[Openmcl-devel] Semaphore troubles

Erik Pearson erik at defunweb.com
Thu May 10 05:11:24 UTC 2012


Hi James,

Those results are certainly counter to my theory, and also counter to what
I found.  So ...

A little more poking around ... it looks like the call to sleep is being
interrupted.

(run 1)
Failed after 822: LATER: 2 (0.004005)
Failed after 84: LATER: 2 (0.00422)
Failed after 364: LATER: 2 (0.003999)
Failed after 77: LATER: 2 (0.003568)
Failed after 21: LATER: 2 (0.003631)

The number at the end is the seconds (elapsed, using
get-internal-real-time) from the creation of the task to when it is popped
off at the end. Could it be that sleep is being interrupted and not
continuing as it should?

Looking at the ccl code, it does handle interruption from nanosleep, but
there is a bit of code in there for OS X Leopard which is suspect. In the
case of interruption it compares the values in the remaining time with the
initial time. The honest algorithm is to just continue sleeping no matter
what the remaining time values are, and it is possible that this workaround
for OS X is not reliable (it looks okay, but I'm not sure that comparing
the remaining to original is really guaranteed to work.)

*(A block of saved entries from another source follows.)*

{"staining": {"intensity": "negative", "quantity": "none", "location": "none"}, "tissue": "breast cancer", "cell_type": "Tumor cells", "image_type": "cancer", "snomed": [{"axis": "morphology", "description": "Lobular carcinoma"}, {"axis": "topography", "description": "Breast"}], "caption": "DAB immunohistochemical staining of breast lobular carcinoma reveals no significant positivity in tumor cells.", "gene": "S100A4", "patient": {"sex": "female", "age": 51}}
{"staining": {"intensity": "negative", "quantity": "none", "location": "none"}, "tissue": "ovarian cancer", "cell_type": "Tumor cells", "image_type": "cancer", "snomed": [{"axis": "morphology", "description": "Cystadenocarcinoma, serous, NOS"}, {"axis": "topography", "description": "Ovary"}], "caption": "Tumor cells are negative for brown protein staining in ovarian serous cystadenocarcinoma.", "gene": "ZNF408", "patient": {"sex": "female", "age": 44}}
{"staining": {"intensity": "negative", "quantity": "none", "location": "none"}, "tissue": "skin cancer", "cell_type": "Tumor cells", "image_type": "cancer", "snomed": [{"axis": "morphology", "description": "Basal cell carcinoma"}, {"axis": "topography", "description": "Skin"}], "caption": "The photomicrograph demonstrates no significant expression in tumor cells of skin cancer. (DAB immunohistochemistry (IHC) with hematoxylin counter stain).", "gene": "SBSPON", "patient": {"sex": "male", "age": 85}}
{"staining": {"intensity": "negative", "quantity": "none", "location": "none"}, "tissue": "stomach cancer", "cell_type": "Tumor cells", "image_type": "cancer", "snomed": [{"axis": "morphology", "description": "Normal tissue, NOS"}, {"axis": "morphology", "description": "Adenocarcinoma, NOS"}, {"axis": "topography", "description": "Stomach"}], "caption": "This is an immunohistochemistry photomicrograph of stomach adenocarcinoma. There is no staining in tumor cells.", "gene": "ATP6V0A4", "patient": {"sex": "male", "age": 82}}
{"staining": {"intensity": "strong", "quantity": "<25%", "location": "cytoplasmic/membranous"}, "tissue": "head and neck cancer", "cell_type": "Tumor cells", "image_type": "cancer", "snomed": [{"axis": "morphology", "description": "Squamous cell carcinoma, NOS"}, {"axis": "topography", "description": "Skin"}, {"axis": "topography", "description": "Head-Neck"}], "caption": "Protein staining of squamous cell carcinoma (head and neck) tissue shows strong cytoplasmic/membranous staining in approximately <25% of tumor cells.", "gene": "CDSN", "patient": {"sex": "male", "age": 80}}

In any case, removing that bit of code, recompiling ccl, and so far here is
what i have:

(run 0.001)
Failed after 3944: LATER: 2 (0.008116)
Failed after 28: LATER: 2 (0.0073)
Failed after 3955: LATER: 2 (0.005493)
Failed after 301: LATER: 2 (0.010319)
Failed after 1869: LATER: 2 (0.008788)

This may be the case where the sleep time is small enough to cause both
tasks to complete before the main thread gets down to popping the receive
stack.

For sleep of 0.01 and 1 sec, after 10 minutes no cases have occurred yet.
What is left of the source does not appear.